Dive Brief:
- Bar Louie is offering a 50% discount — $25,000 — on its franchising fee for first-time franchisees through June 2024 to incentivize new development, the company wrote in an email to Restaurant Dive.
- The 67-unit bar brand also created an updated restaurant layout and design to provide more flexibility while retaining the brand’s ability to craft a localized experience.
- According to the press release the chain’s executive team, headed by Brian Wright, who joined as CEO last September, views the discount as a step necessary to prepare the chain for additional growth.
Dive Insight:
The new, contemporary restaurant layout was initially tested in the chain’s Nashville, Tennessee, location. The company did not immediately respond to a request for comment on the features that differentiate the new layout from past stores. Bar Louie’s restaurants are not identical, according to the press release, but each is designed to appeal to “an affluent crowd that enjoys premium cocktails.”

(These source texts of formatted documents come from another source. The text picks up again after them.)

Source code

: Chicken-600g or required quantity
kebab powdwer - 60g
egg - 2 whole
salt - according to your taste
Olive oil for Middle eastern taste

Wright said in a statement that current and prospective franchisees have expressed approval for the initiatives taken by the brand during his tenure. The company recently signed a five-unit development agreement with a hotel group in the Midwest to open Bar Louie locations in hotels in the Indianapolis and Chicago markets.

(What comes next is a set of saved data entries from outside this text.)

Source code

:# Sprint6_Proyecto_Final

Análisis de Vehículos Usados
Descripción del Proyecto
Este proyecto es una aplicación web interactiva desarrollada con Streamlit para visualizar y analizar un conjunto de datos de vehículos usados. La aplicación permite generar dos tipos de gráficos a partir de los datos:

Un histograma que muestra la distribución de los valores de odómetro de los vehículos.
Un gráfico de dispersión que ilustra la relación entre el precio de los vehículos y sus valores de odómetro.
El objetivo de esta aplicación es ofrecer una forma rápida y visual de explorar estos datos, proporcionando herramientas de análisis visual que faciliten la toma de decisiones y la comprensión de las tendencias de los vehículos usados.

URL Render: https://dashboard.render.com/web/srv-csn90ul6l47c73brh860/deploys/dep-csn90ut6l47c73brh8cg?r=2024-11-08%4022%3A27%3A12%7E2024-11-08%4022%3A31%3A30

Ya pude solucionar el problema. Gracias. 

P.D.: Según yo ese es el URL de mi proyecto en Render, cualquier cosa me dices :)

“Additionally, existing franchisees are taking note of the brand’s revitalized operations,” the company said. “As Kenny Patel, one of the brand’s longest-standing franchisees, is opening an additional location in Naperville, IL.”

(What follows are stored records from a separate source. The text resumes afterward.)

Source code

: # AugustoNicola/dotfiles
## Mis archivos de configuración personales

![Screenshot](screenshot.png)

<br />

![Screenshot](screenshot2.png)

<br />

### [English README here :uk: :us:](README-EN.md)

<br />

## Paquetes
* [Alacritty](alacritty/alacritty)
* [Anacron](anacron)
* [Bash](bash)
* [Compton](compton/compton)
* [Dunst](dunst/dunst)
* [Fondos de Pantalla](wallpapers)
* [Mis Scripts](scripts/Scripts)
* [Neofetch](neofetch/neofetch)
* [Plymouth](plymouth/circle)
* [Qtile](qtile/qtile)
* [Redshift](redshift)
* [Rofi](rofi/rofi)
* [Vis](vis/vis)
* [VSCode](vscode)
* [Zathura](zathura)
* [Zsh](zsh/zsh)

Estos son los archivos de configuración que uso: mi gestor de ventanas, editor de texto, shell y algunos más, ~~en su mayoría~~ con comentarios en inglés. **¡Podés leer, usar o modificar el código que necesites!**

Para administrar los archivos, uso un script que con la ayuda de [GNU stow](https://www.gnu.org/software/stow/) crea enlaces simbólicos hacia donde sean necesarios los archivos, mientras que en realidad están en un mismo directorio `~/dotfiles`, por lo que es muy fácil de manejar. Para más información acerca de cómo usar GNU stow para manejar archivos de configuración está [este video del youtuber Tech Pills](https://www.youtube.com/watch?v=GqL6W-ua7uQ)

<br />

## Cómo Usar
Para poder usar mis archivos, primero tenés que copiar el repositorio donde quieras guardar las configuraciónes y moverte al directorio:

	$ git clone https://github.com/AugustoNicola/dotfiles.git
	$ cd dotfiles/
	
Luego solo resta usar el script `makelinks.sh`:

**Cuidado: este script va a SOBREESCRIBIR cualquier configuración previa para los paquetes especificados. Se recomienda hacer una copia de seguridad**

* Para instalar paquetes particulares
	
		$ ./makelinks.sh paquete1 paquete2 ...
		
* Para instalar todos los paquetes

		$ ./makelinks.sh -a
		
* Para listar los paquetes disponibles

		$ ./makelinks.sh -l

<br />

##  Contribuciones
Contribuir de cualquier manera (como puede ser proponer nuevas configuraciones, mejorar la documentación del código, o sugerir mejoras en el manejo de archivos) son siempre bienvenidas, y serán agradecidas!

When Wright took over as CEO last year, Bar Louie had 70 units. According to the press release, the brand’s unit count is currently 67. Bar Louie did not immediately respond to a request for comment on these closures. Bar Louie had 90 units prior to declaring bankruptcy in 2020, but closed 38 under-performing locations as part of its turnaround strategy.
According to the franchise disclosure document for Bar Louie, average annual gross sales at its non-hotel, franchised locations are about $3 million, up from a mid-pandemic low of $1.4 million, but trailing the chain’s 2014 $3.1 million average. AUVs across the system had declined for several years between 2014 and the onset of the COVID-19 pandemic.